ASSIGNMENT: Lines to return, exactly: from the line with "focal_35mm: 100" to the line with "focal_mm: 100" in the entries below, both included.

SOURCE DATA:
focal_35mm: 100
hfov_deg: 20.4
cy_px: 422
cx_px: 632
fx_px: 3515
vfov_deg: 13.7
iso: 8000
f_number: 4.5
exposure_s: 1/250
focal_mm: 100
* * *
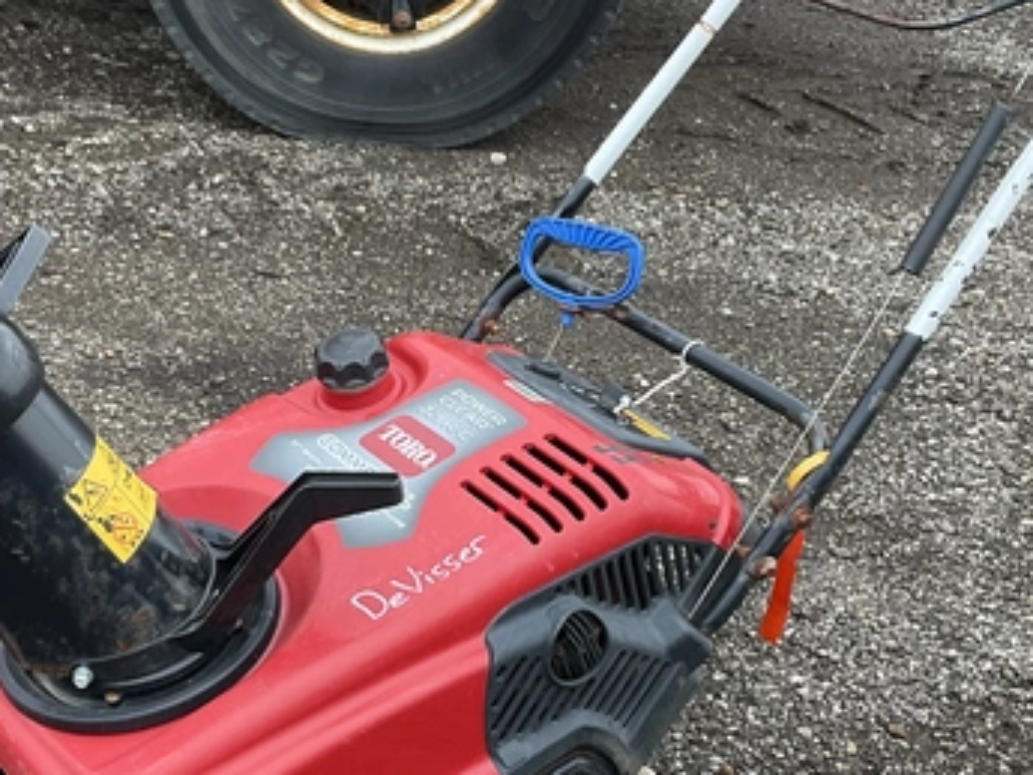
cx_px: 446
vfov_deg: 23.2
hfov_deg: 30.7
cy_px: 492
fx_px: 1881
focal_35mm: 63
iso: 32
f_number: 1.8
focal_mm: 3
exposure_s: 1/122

RESULT OF THE TASK:
focal_35mm: 100
hfov_deg: 20.4
cy_px: 422
cx_px: 632
fx_px: 3515
vfov_deg: 13.7
iso: 8000
f_number: 4.5
exposure_s: 1/250
focal_mm: 100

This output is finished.